Table 1 Clinical characteristic of reported cases of peripheral odontogenic keratocyst (POKC)

By reviewing the literature, we found that enucleation, curettage, removal, resection, or decompression only removed the tumor, while excision typically involved removal part of the surrounding tissue. Excision in the case of adhesion is more invasive than others. In previous reports, 14 patients were treated with tumor removal alone [22, 26, 27, 31, 33, 34, 39, 43, 45, 53, 54], and 5 of them experienced recurrence after surgery [27, 31, 34, 45, 53]. 15 patients underwent excision and osteotomy directly with no recurrence after the operation [11, 28, 37, 38, 40, 43, 44, 46,47,48,49, 51, 52]. Furthermore, following the initial surgery, 2 patients experienced recurrence and no further recurrence was observed after subsequent excision procedures [27, 50]. Similarly, the two cases we presented here also recurred after the primary surgery, and there was no recurrence after subsequent excision.

Overall, in 34 patients whose follow-up records were available, 7 patients (20.6%) experienced recurrence [24, 27, 31, 34, 49, 50, 53]. In addition, 3 patients had previously developed mandibular OKCs [23, 45, 54]. The recurrence rate of POKCs in the gingiva was 31.25% (5 of 16) and that in the buccal mucosa was 9.1% (1 of 11). However, among all the patients followed up, only 11 were followed up for more than 3 years [11, 23, 24, 26, 30, 39, 40, 44, 49, 51], in which 2 patients with buccal POKCs and 6 patients with gingiva POKCs. Therefore, we believe that the recurrence rate of POKCs may be underestimated and that rate may be higher if patients can be followed up to more than 3 years. Our study is the second report on the recurrence of POKCs in the buccal mucosa, with a follow-up period of more than 50 months from the initial surgery. In Takuma Watanabe’s report, the cyst was not completely resected in the first two operations due to the large scope of the lesion and punctured cyst wall. At the third operation, the lesion was completely removed with the surrounding mucosal tissue and proximal bone. No recurrence was observed during the later follow-up. Based on observations from our two patients, we propose that two primary factors may compromise the therapeutic efficacy in POKCs. First, unlike intraosseous OKCs, POKCs are not easily decompressed due to insufficient soft tissue support, which compromises plug stabilization and often leads to unsatisfactory outcomes. Second, the frequent involvement of critical anatomical structures—such as the oropharynx, maxilla, and adjacent muscles—complicates complete excision. Simple enucleation in such cases increases the risk of leaving residual lesion, thereby elevating recurrence potential. Thus, complete excision is effective for POKC. Additionally, the use of a surgical microscope is also encouraged to improve separation accuracy and reduce damage to adjacent tissue.

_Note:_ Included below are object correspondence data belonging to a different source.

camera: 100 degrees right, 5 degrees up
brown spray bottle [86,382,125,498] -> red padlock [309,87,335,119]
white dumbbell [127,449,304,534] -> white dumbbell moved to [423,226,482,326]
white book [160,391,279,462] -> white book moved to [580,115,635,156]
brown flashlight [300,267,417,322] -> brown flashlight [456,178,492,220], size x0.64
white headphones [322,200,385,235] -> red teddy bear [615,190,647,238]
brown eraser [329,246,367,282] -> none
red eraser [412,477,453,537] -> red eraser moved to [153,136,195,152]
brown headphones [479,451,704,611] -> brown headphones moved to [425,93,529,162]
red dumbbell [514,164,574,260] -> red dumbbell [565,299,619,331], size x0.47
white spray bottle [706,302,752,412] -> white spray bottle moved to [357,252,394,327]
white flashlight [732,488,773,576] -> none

Our report is by far the most comprehensive English review on POKC. Due to the rarity of POKC, all the reports were sporadic retrospective cases with limitations. Given the heterogeneity mentioned above, we believe that the current data is insufficient for a Meta-analysis. Although we adhered to structured search and reporting principles, the aim is to draw attention to the existing treatment strategies by presenting two rare cases, rather than providing evidence-based recommendations. We encourage the establishment of an international POKC registration system so that a comprehensive and systematic review can be conducted to assist doctors in exploring more effective treatment methods.